Menlo School students work out a math problem. Photo by Crystal Bai.

Problem-solving. Abstract thinking. Analytical reasoning.

Menlo’s Middle School Mathematics program aims to create and strengthen the foundation that students will need and use in the years ahead. Emphasis is on strengthening computation skills, developing both verbal and written communication skills that use appropriate mathematical justification, and stretching toward abstract thinking. Analytical reasoning and strong problem solving skills are weaved throughout the curriculum. Students are constantly encouraged to question “why” rules work, not just “how” they work. The goal of the program is to provide students with the mathematical skills and understandings that will allow them to successfully take on the challenges and opportunities of their future.

 

Course Catalog

  • Mathematics 6

    The goal of this course is to create a solid foundation in mathematics that students will need and use in the years ahead. Emphasis is on strengthening computation skills, especially those involving fractions, decimals, and integers, and developing a thorough approach to problem-solving. Students will be challenged daily to develop mathematical habits of mind such as making sense of problems, utilizing appropriate solution strategies, communicating their methods with mathematical justification, and persevering through challenges. Organization of thinking and documentation of work are strongly emphasized. This course is designed to meet the needs of students with a variety of math backgrounds and provide challenge and engagement at all levels.

    Topics covered include number theory, problem-solving, proportional reasoning, integer operations, data and statistics, probability, and geometry. The use of variables is woven throughout the curriculum to help prepare students for pre-Algebra.

    By the end of 6th grade, students should feel confident in their abilities to reason through complex problems and be comfortable working with variables.

  • Pre-Algebra 7

    This Pre-Algebra course provides students the opportunity to stretch their abstract thinking, critical thinking, and analytical reasoning.
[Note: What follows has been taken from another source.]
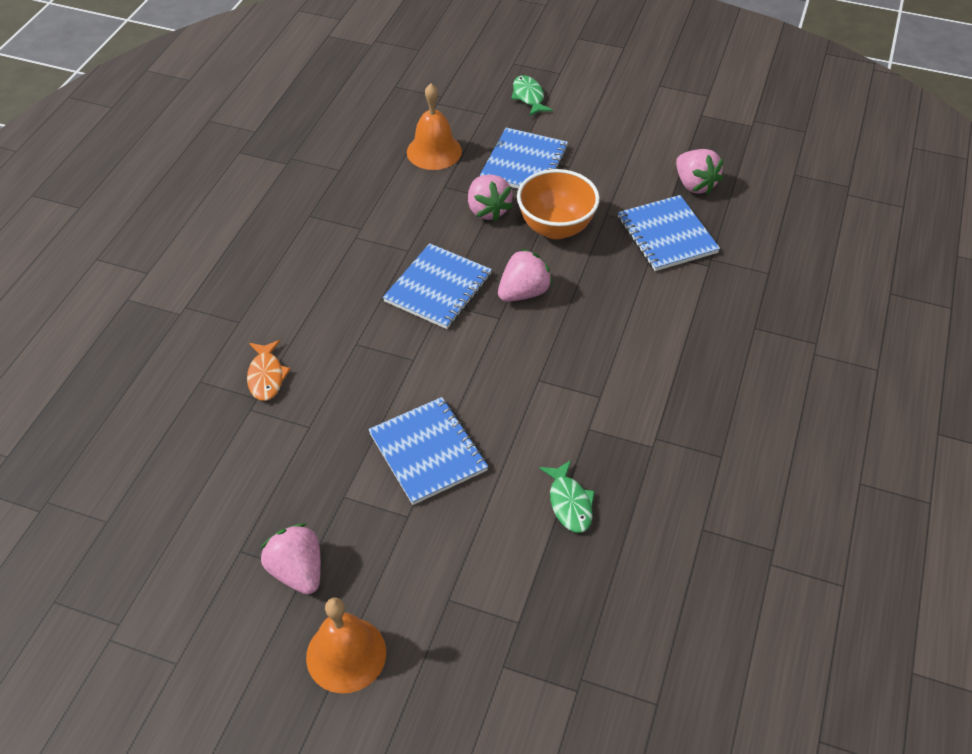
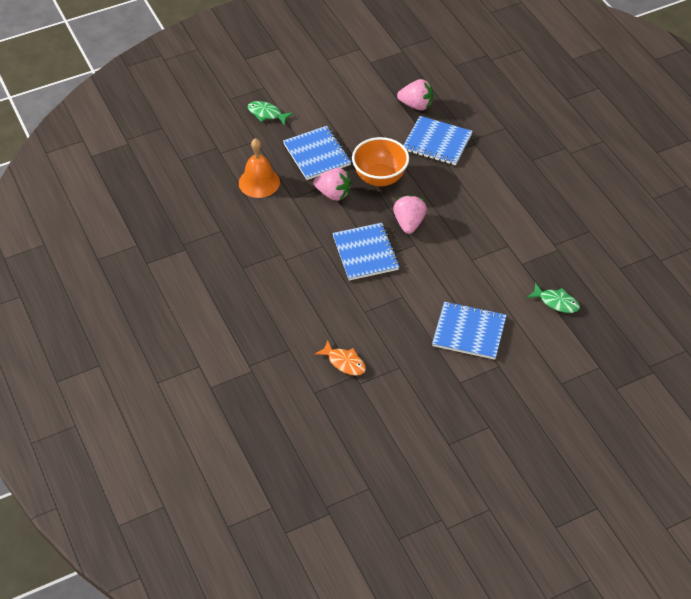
camera: 45 degrees left, 0 degrees up
(297, 571) = (485, 429): pink strawberry -> none
(346, 654) = (552, 440): orange bell -> none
Students will continue to work on documenting in organized steps and sharing verbally their thinking and solution strategy.  In addition, they will learn to defend their methods in peer review. In this course students will be presented with challenging but accessible problems, and asked to reason through them collaboratively with their peers.
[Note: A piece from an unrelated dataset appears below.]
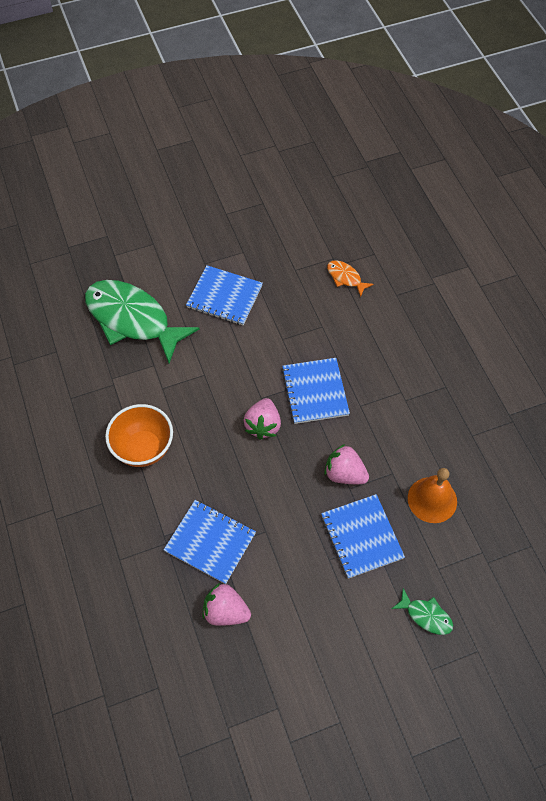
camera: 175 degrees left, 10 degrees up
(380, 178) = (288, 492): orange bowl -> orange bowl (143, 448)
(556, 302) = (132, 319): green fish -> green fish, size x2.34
    Students will be introduced to formal algebraic thinking and apply algebraic concepts to their prior problem-solving strategies. Other topics include exponents, geometry (angle relationships, surface area and volume of 3D shapes), scale, ratios, proportions, percents, statistics, and probability.

  • Pre-Algebra (E) 7

    Topics studied include those listed in Pre-Algebra 7. In addition, students are further challenged to investigate connections between concepts and pushed towards deeper understanding and flexibility in problem-solving, through more rigorous applications.

  • Algebra 8

    This Algebra 1 course prepares students for the rigors of future classes by providing a strong foundation of algebraic concepts. Students will explore multiple representations of the linear, quadratic, and rational functions. Extensive treatment of the fundamental skills that underpin various relationships precedes the study of these functions. Real-life applications will be explored whenever possible. Additional topics covered include a review of operations with integers and rational numbers, solving equations and inequalities, operations on polynomials, radicals and rational expressions, factoring, functions and graphs, linear systems, and quadratics.
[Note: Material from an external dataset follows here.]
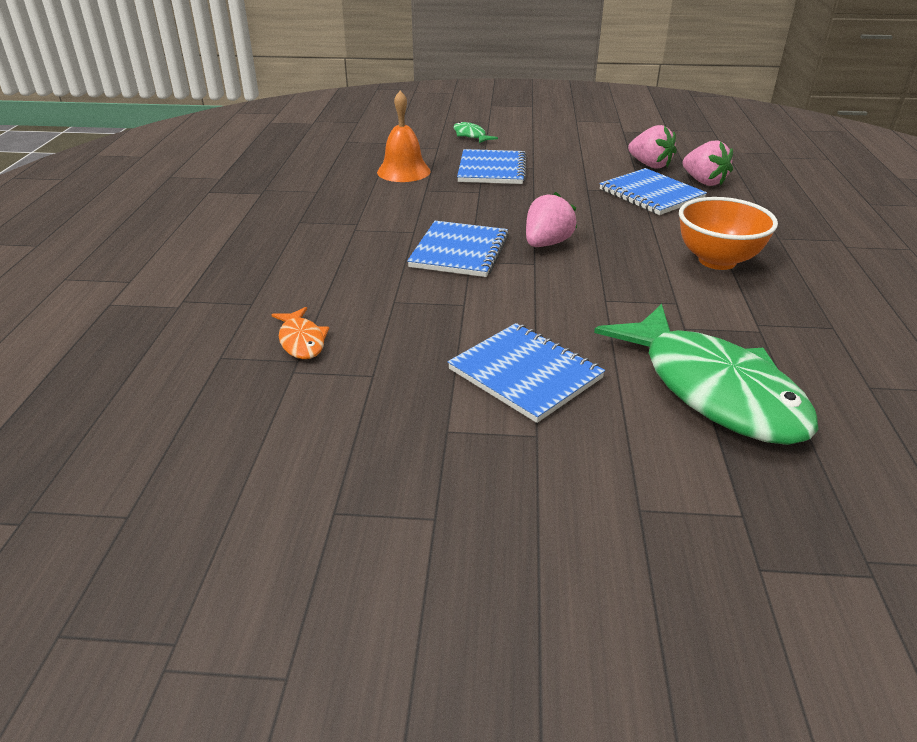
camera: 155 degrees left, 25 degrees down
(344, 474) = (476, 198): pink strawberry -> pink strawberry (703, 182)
    Students practice cooperative problem solving and learn effective communication skills that use the appropriate mathematical language to present problem solutions.

  • Algebra (E) 8

    Topics studied include those listed in Algebra 8. In addition, students are further challenged to investigate connections between concepts and pushed towards deeper understanding and flexibility in problem-solving, through more rigorous applications. Students are also introduced to the idea of a mathematical proof.